You could also put it in the Attributor as an AA and use it in AAAlign. It does not use known bits at all right now but only offset + modulo logic.
Benefit is that you get fixpoint logic and lots of other things for free, e.g., the ability to look through memory and work inter-procedurally. The result can also reused by all other AAs as we require it.

FWIW, we run the Attributor already for the AMD GPU backend and we could reasonably do it for all GPU backends if it’s worth it. Note that one does not need to run all AAs but can down select to what is useful and stable. An AA for address space deduction is under review right now too, so more GPU stuff is coming.

I looked into something similar a long time ago, though with a different motivation: The current code for inferring alignment in InstCombine is very slow, because it runs many, many times during the optimization pipeline. We have something like ten runs of InstCombine, and we’ll try to infer load/store alignment using known bits every time, possibly multiple times due to fixpoint iteration.

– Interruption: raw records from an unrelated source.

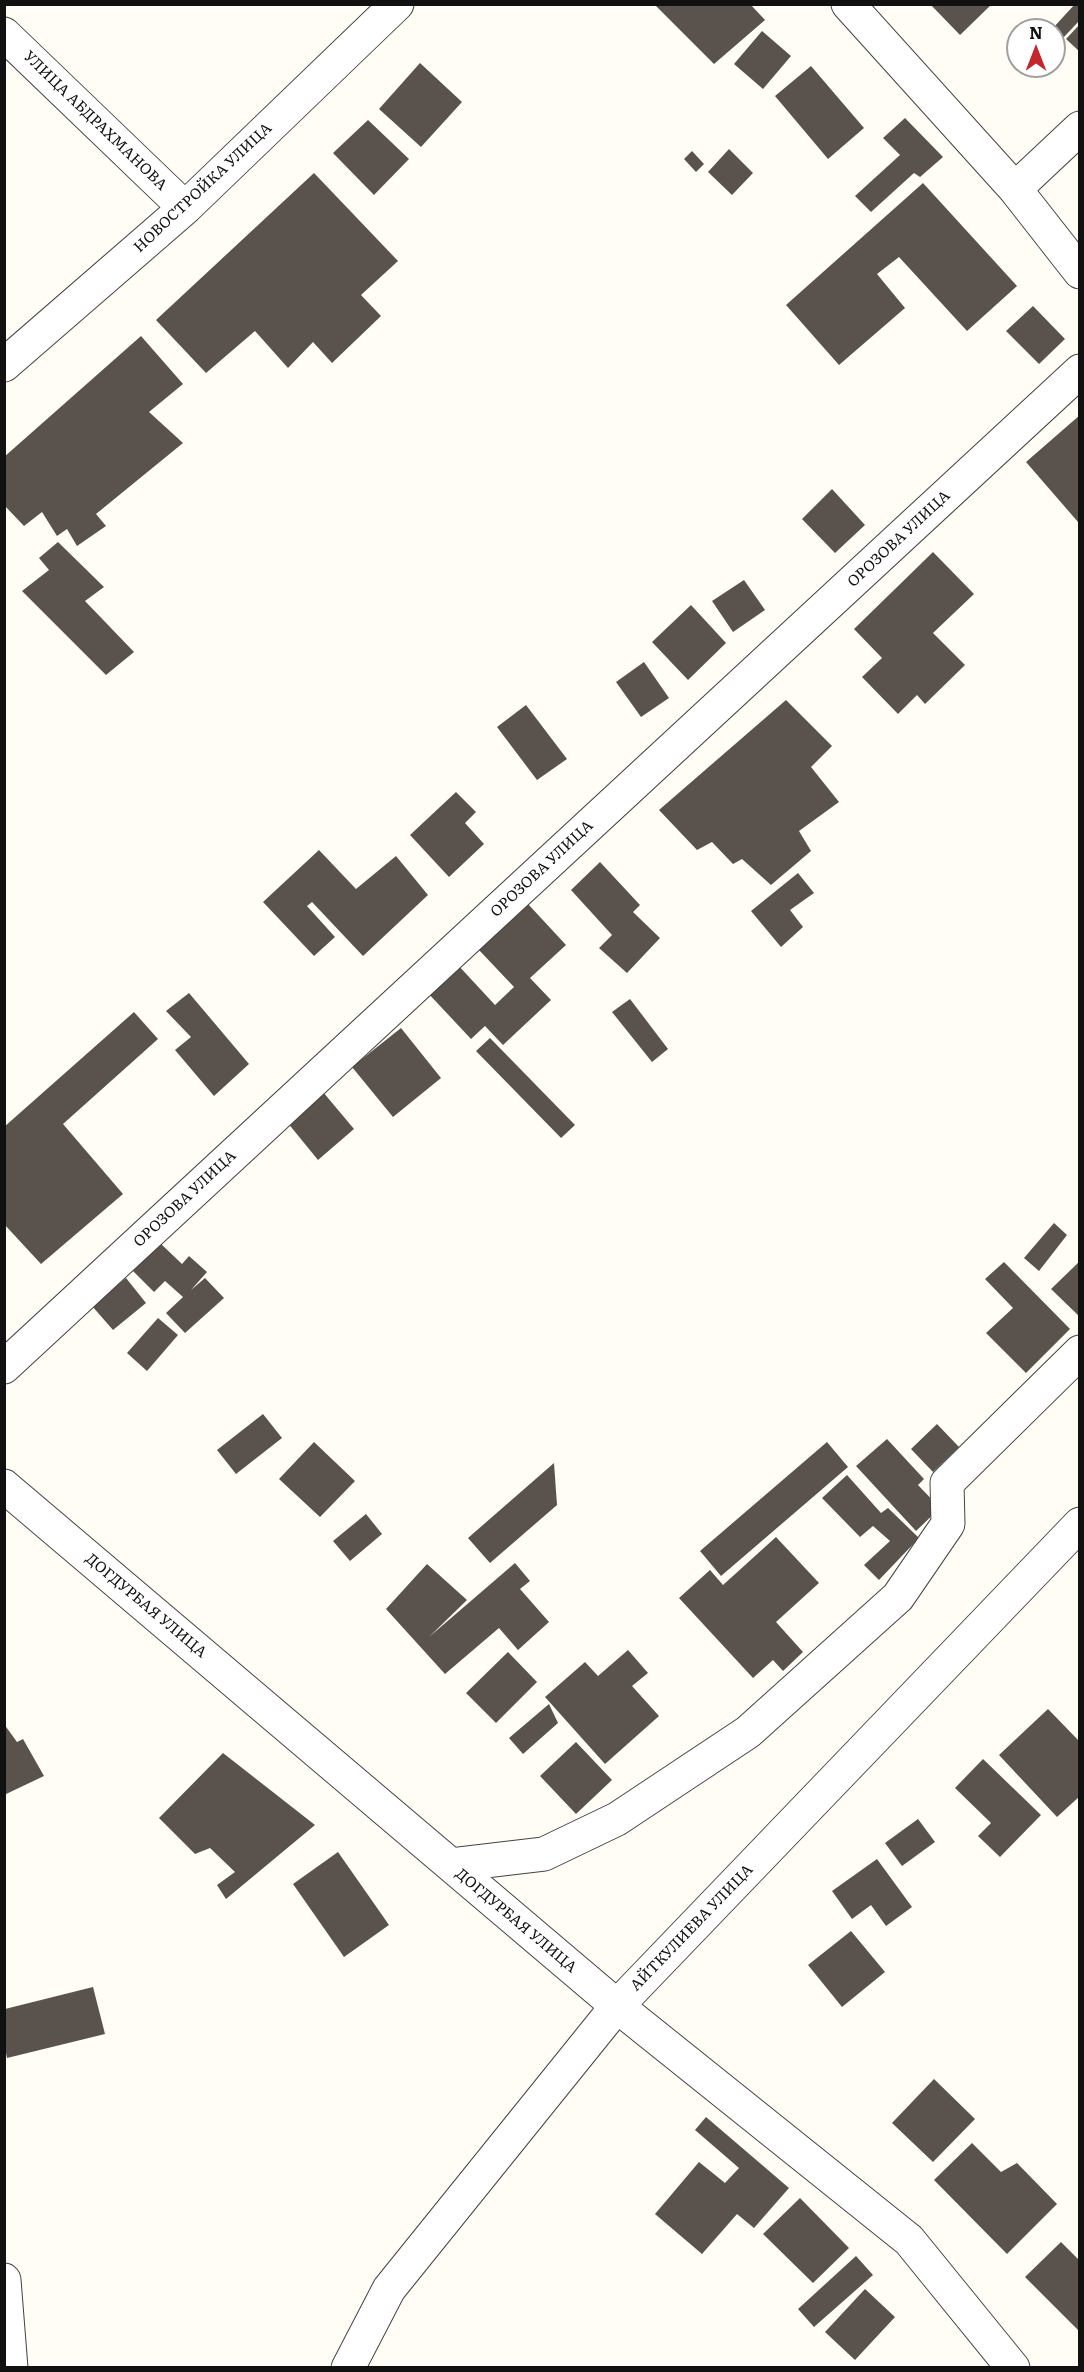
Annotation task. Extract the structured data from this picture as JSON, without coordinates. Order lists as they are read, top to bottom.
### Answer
{
  "streets": {
    "street": [
      "УЛИЦА АБДРАХМАНОВА",
      "НОВОСТРОЙКА УЛИЦА",
      "ОРОЗОВА УЛИЦА",
      "ДОГДУРБАЯ УЛИЦА",
      "АЙТКУЛИЕВА УЛИЦА"
    ]
  },
  "crossings": [
    ["УЛИЦА АБДРАХМАНОВА", "НОВОСТРОЙКА УЛИЦА"],
    ["ДОГДУРБАЯ УЛИЦА", "АЙТКУЛИЕВА УЛИЦА"]
  ],
  "north": "top"
}
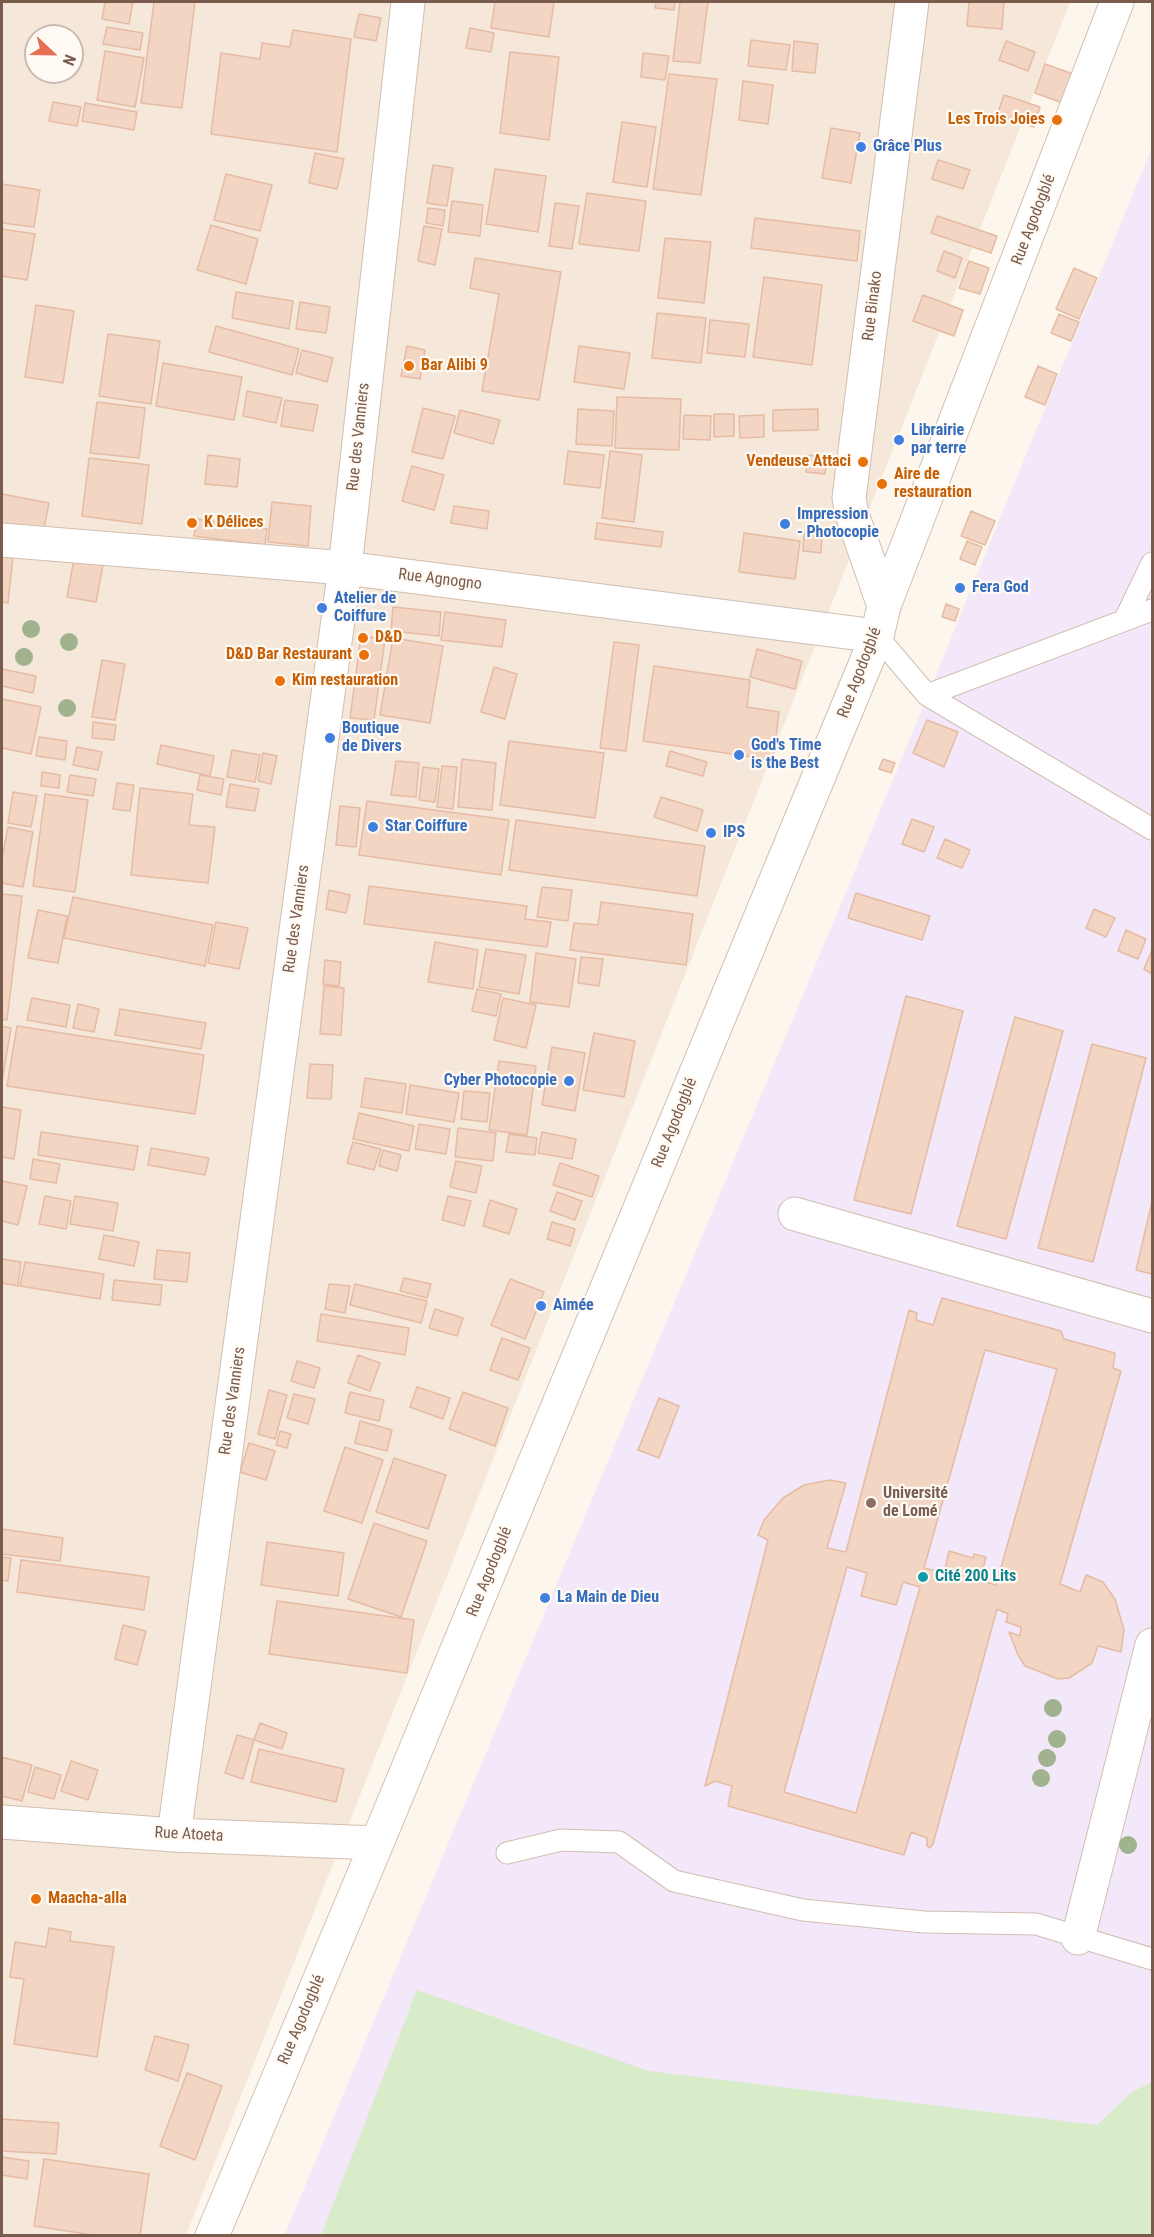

The end result is that we spend 1-2% of end-to-end compile-time on inferring alignment in InstCombine – alignments that nobody actually needs. Alignment is mostly only relevant for the backend, not middle-end optimization passes. The few passes that do rely on alignment will try to increase it themselves.

So the plan was to instead have a single run of an InferAlignment pass towards the end of the middle-end optimization pipeline, rather than doing this in InstCombine. The compile-time cost of such a pass is around ~0.1%, which is much lower than doing it in InstCombine. Turns out that calling computeKnownBits() on all load/store arguments is rather cheap if you don’t repeat it dozens of times during the optimization pipeline.

All this is to say, replacing alignment inferral in InstCombine with a dedicated pass, even if it does more powerful fixpoint iteration, is likely going to be a pretty big win in terms of compile-time. (I’m somewhat uncertain how much cost the fixpoint iteration adds, but I would guess “not that much”.)

It’s maybe worth pointing out that we also have an AlignmentFromAssumptions pass, which is SCEV based. I once tried to use that for more general SCEV-based alignment inferral (rather than only for assumptions), but that had large negative compile-time impact.

Thanks for all the very insightful responses. It sounds like there would be a benefit moving alignment analysis completely out of instcombine which is great. So I’ll keep digging and see if I can get to a solution that is both faster and more powerful.

I realize my current fix point solution is not fully correct in how it handles cycles so I’ll try out few more things.

I didn’t know about Attributor, I’ll look into it. What does the AMD GPU use it for?

That’s a good point, I’ll try out see if I can use SCEV to handle cycles. Do you know why what you tried had a negative compile time impact? Was it the case even if you ran it once close to the backend?

Moving alignment inference out of instcombine into a dedicated pass with a real dataflow analysis instead of the on-demand analysis seems like a good idea to me. The compile time savings of removing this from instcombine should give you enough budget to run the inference pass more than once. Perhaps both early and late, once to power the optimizer, and again at the end for the code generator.

./llvm/lib/Target/AMDGPU/AMDGPUAttributor.cpp uses it to deduce function properties interprocedurally.

./llvm/lib/Transforms/IPO/OpenMPOpt.cpp does interprocedural OpenMP-aware optimizations.

Attributor.h has the API and all AbstractAttributes (incl. AAAlign), AttributorAttributes.cpp has the implementation of these AAs. Check getKnownAlignForUse and AAAlignFloating::updateImpl in the AttributorAttributes.cpp. That’s where the base logic lives. The alignment of AssociatedValue is determined by following uses. The “genericValueTraversal” (which is about to be replaced but only with something “better”) will look through PHIs, selects, arguments, loads, etc. where possible. So the callback in updateImpl only sees “leaf” values. Feel free to ping me if you have questions.